E que avaliação faz deste CDS liderado por Assunção Cristas?
Eu tenho muita simpatia por ela e acho que ela tem feito esforços notáveis para tornar o partido um partido mais humano, mais acessível, mais próximo das pessoas. A campanha que ela fez para a Câmara de Lisboa foi uma campanha notável.


E esse resultado é repetível num todo nacional?
Foi uma vitória pessoal, não foi do partido. O partido tem estruturas autárquicas, e o próprio aparelho local, muito debilitados. Eu já lhe disse, ela disse que ia fazer tudo para reforçar, mas não sei se consegue a tempo das próximas eleições.
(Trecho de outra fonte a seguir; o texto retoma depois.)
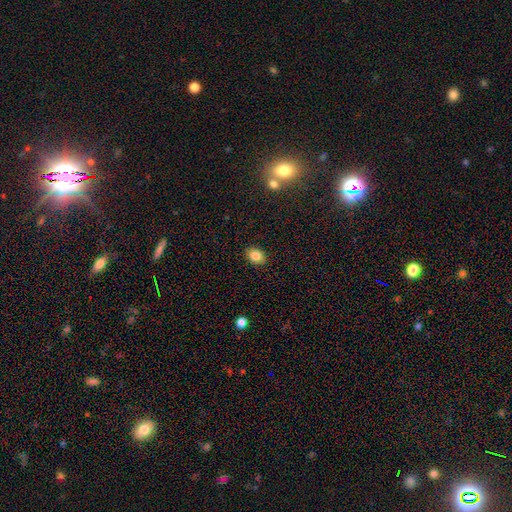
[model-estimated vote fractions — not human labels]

Penso que o CDS tem o seu papel e se quer ser um partido que só faz alianças com o PSD ou se, pelo contrário, admite alianças mesmo que pontuais com o PS, isso pertence ao Congresso do CDS decidir de cada vez que eleger uma direção. Não sou eu que estou de fora que vou agora pôr-me a dizer o que é que eles devem fazer.


Como homem de causas públicas, inclusive, já foi ministro da Defesa. O que é que acha que se passou em Tancos?
Acho que foi uma vergonha nacional e receio bem que, por sermos membros da NATO, tenha sido uma vergonha internacional. Acho que a demissão do ministro e do Chefe do Estado-Maior do Exército devia ter ocorrido há um ano. Mais vale tarde do que nunca, é certo, mas eram absolutamente indispensáveis. Já tudo devia ter estado muito mais explicado, o próprio Ministério Público não precisava de mais de um ano para descobrir aquilo, e consta que já sabia há algum tempo, portanto, geriu o momento da divulgação. Seja como for, e tomadas as medidas que já foram tomadas, ainda há coisas muito importantes para saber, designadamente uma: como é que o civil que parece ter sido o autor do furto das armas conseguiu lá entrar no perímetro e depois abrir as portas do apiol sem arrombar? É porque teve chaves. Se teve chaves, alguém lhas deu. Onde é que estão essas pessoas? Cadê? (como dizem os brasileiros).


Acha possível que um incidente deste tipo, um ano depois não tenha ainda explicação cabal?
Eu acho que é muito negativo. Quem sabe se haverá razões, mas eu acho que é muito negativo. Já se deram dois passos muito importantes, que foram estas duas demissões, mas falta o resto. Há uma coisa para a qual a comunicação social - sem querer criticar ninguém - não tem chamado a atenção. Fazem uma encenação para a devolução das armas e tal, claro que foi uma encenação, claro que visou proteger a pessoa que tinha roubado, porque é que quiseram protegê-la, ainda não se sabe, mas há uma coias que eu ainda não ouvi ninguém dizer, e isso para mim é o mais importante de tudo: é que quer os oficiais da Polícia Judiciária Militar quer os oficiais da GNR de Loulé quer outros oficiais que estivessem a par disto cometeram o crime de encobrimento da prática de um crime. Eles sabiam que houve um crime de furto de armas, sabiam quem foi e quiseram encobrir. Ora, o encobrimento é crime. Isso não tem estado a ser devidamente realçado e eu acho que tem de ser e tem de dar lugar a outros processos, que é o processo a todas as pessoas que pretenderam encobrir o crime.